For the last few months, WordPress Core has been getting ready for the upcoming release of PHP7. PHP7 is bringing a host of improvements to PHP. One of the most notably is substantial performance improvements.Benchmarks of WordPress using PHP7 are showing a 2-3x speed improvement compared to PHP5.6.
The first step towards support for PHP7 was to add PHP7 nightlies to the automated test matrix. For six months, WordPress has been testing every commit against PHP7. This helped us uncover a couple of now fixed issues.
For example, PHP7 deprecates PHP4 style constructors. Therefore, WordPress Core removed them and also added a deprecation notice to all themes and plugins using them to extend core classes. This is done to help ensure that as many themes and plugins as possible are ready for PHP7.
Next, WordPress Core fixed a small number of issues related to the Uniform Variable Syntax changes in PHP7. Plugin and Theme authors are strongly encouraged to familiarize themselves with this change and all other backwards incompatible changes.
PHP7 is currently targeted for release on November 12, 2015. Coincidentally, this is also the date that WordPress intends to officially fully support PHP7. 😃 While WordPress doesn’t officially support unreleased versions of PHP, you are encouraged to test and report any issues you find with PHP7 before the its official release. PHP7 builds are available for Ubuntu 14.04 and CentOS 7 (and compatible distros) from php7.zend.com.

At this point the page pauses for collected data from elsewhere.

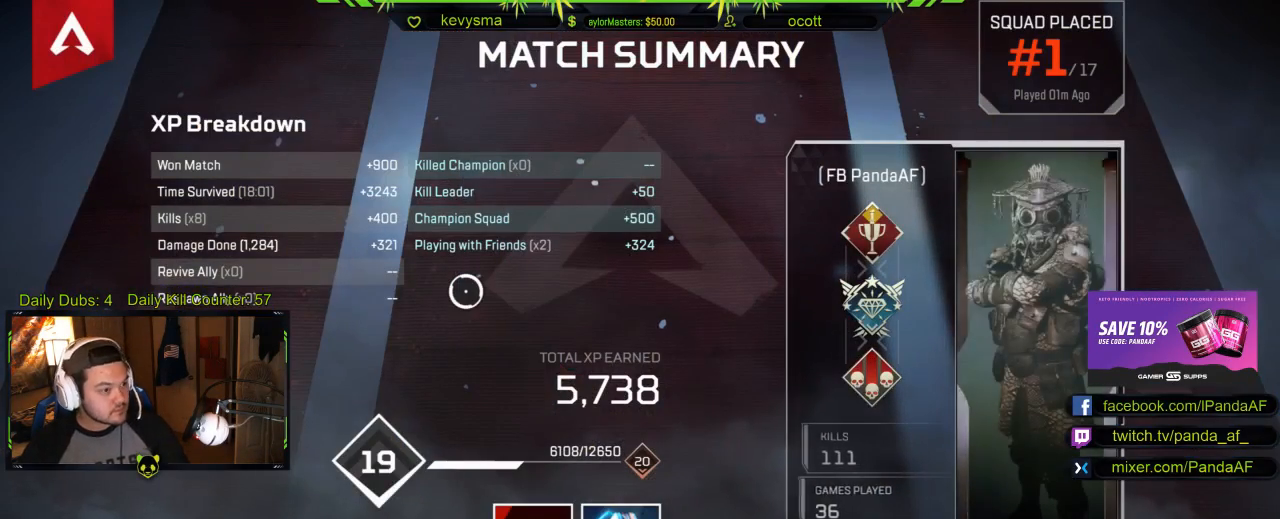
{"buttons": [], "left_stick": "center", "right_stick": "center", "events": []}
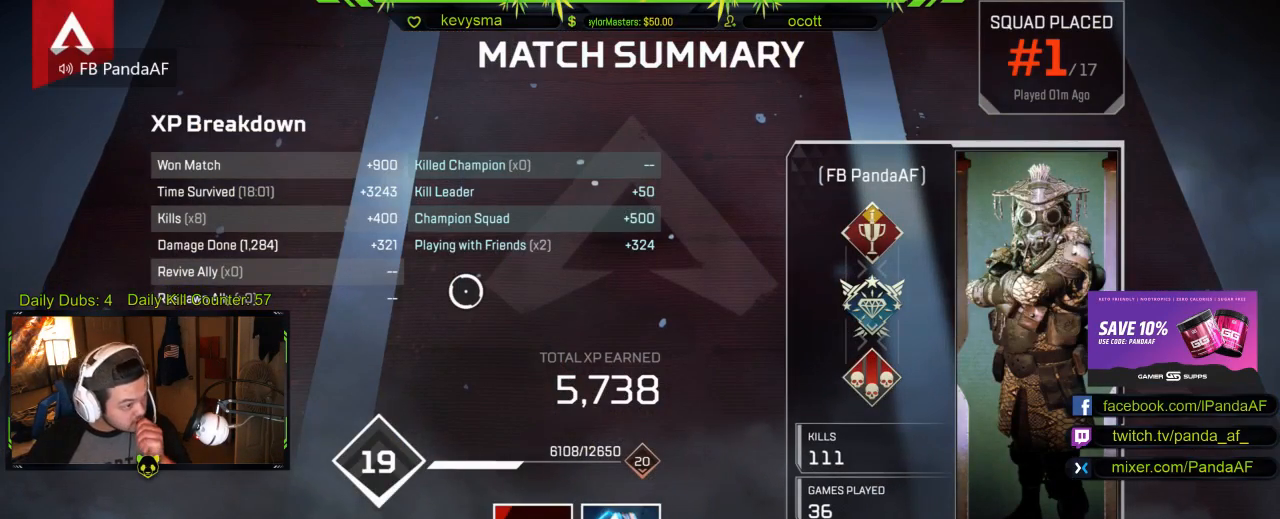
{"buttons": [], "left_stick": "center", "right_stick": "center", "events": []}
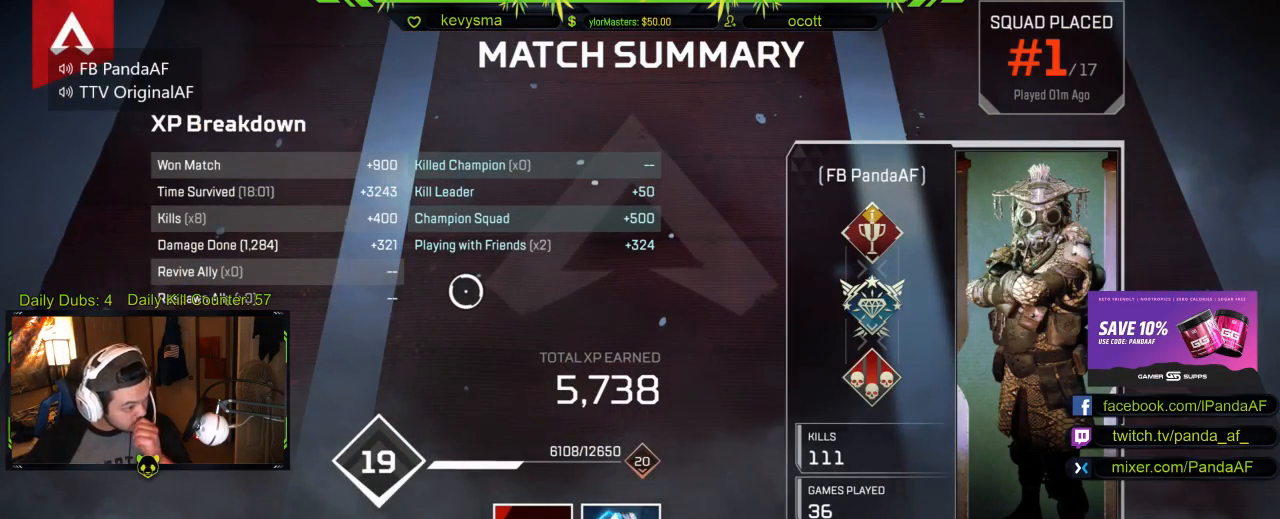
{"buttons": [], "left_stick": "center", "right_stick": "center", "events": []}
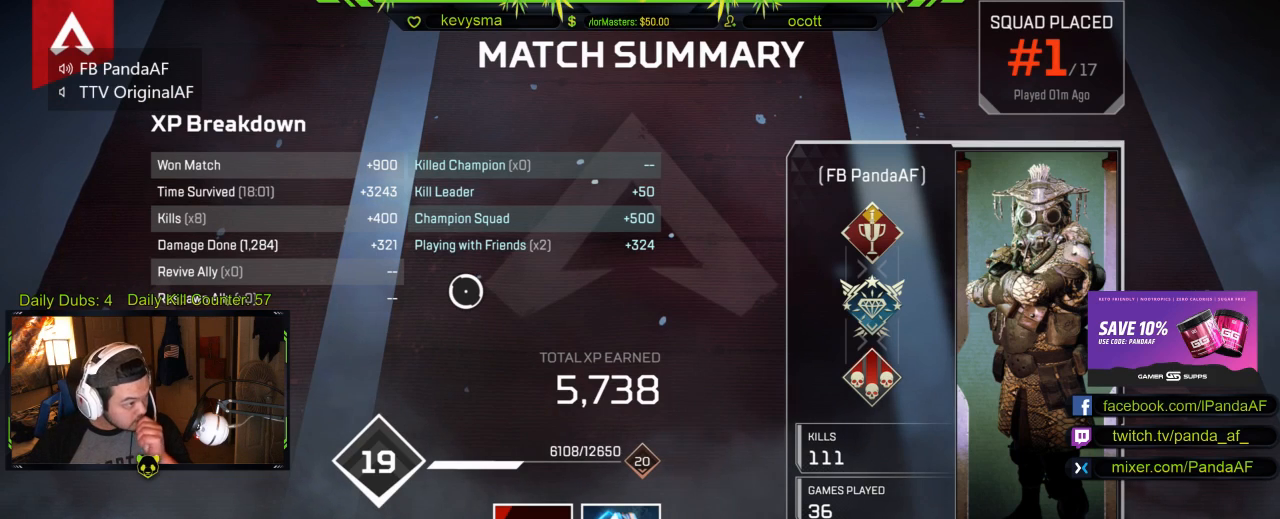
{"buttons": [], "left_stick": "center", "right_stick": "center", "events": []}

Even as WordPress Core continues to expand its support for new versions of PHP, we have no intention of abandoning support for older versions until usage numbers show that the impact on users will be minimal. WordPress will continue to work with hosting providers to encourage them to upgrade their users to a current version of PHP and, when it’s reasonable, we will consider raising our minimum requirements. Regardless, WordPress continues to encourage all users to run the latest and greatest versions of PHP, including PHP7 upon its release.